Purpose: To overcome the limited efficacy of immune checkpoint blockade, there is a need to find novel cancer immunotherapeutic strategies for the optimal treatment of cancer. The novel anti-4-1BB×PD-L1 bispecific antibody-ABL503 (also known as TJ-L14B)-was designed to simultaneously target PD-L1 and 4-1BB, and demonstrated strong antitumor T-cell responses without considerable toxicity. Here, we investigated how the combination of ABL503 and anti-PD-1 blockade affected the reinvigoration of exhausted tumor-infiltrating CD8+ T cells (CD8+ TILs) and anti-tumor efficacy.

Experimental design: Single cell suspensions of hepatocellular carcinoma and ovarian cancer from treatment-naive patients were used for immunophenotyping of CD8+ TILs and in vitro functional assays. Humanized hPD-1/hPD-L1/h4-1BB triple knock-in mice were used to evaluate the effects of ABL503 and anti-PD-1 blockade in vivo.

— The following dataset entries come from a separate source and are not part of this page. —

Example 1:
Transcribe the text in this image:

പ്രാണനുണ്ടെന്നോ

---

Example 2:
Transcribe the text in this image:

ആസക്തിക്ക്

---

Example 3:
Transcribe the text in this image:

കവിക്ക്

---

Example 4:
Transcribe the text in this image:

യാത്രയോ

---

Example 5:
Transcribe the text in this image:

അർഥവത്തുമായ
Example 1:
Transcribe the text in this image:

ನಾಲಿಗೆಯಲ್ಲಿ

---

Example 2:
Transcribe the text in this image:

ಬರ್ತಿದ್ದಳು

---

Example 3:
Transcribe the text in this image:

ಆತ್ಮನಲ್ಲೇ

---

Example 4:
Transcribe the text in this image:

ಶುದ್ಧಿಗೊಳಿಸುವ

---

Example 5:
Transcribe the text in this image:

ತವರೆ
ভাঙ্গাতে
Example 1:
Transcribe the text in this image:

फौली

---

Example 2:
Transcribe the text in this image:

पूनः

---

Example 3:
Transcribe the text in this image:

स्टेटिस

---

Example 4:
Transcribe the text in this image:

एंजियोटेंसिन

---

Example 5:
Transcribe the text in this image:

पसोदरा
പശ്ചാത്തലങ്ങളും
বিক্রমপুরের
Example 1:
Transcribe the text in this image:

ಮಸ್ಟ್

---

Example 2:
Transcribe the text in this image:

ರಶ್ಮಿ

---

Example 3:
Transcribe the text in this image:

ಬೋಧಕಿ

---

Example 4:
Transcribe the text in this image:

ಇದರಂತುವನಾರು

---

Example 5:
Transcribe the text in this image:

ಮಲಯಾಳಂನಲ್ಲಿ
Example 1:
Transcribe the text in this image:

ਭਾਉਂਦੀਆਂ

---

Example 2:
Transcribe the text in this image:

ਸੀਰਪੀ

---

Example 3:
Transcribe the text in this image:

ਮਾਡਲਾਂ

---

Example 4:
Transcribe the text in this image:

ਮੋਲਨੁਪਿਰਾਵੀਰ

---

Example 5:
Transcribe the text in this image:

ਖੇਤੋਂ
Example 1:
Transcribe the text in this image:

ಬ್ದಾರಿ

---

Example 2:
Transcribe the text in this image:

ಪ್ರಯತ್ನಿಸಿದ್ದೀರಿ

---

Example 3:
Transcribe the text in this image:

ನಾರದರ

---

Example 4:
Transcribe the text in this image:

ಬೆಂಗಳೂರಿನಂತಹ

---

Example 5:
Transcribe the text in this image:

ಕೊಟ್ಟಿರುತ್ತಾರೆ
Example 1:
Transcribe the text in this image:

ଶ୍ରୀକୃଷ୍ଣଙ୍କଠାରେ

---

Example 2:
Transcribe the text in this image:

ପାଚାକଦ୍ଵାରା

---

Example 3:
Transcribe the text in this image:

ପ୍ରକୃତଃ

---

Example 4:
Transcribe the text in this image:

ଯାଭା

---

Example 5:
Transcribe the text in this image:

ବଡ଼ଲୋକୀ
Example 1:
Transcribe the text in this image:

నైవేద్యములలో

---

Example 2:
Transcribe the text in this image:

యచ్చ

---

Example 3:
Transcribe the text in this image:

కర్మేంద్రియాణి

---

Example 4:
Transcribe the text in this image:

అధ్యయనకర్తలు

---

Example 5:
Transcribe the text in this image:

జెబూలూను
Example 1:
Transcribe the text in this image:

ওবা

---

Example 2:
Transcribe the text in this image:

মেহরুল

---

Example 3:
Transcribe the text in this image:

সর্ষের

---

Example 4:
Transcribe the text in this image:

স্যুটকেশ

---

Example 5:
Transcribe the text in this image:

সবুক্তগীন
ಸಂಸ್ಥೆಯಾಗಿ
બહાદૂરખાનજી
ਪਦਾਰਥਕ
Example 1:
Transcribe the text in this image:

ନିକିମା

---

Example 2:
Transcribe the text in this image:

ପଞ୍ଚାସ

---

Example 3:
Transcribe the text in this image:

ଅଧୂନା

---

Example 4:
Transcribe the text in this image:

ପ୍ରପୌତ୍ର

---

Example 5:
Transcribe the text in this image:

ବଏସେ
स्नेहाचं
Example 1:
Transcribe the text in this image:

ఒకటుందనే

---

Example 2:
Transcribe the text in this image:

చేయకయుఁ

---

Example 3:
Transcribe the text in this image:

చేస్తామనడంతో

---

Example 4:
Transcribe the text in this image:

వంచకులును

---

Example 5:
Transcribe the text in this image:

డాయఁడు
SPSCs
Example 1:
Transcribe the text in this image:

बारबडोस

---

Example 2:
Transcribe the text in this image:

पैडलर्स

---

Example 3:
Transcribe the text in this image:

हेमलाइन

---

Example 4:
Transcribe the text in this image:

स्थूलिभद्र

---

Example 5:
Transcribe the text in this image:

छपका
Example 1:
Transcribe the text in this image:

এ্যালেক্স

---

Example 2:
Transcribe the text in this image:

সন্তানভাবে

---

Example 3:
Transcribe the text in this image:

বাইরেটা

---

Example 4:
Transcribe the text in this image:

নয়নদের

Results: We observed that ABL503 successfully restored the functions of 4-1BB+ exhausted CD8+ TILs, which were enriched for tumor-specific T cells but unresponsive to anti-PD-1 blockade. Importantly, compared to anti-PD-1 blockade alone, the combination of ABL503 and anti-PD-1 blockade further enhanced the functional restoration of human CD8+ TILs in vitro. Consistently, the combination of ABL503 with anti-PD-1 in vivo significantly alleviated tumor growth, and induced enhanced infiltration and activation of CD8+ TILs.

Conclusions: ABL503-a PD-L1 and 4-1BB dual-targeting bispecific antibody-elicits pronounced additive tumor growth inhibition, with increased infiltration and functionality of exhausted CD8+ T cells, which in turn enhances the anti-cancer effects of anti-PD-1 blockade. These promising findings suggest that ABL503 (TJ-L14B) in combination with PD-1 inhibitors will likely further enhance therapeutic benefit in clinical trials.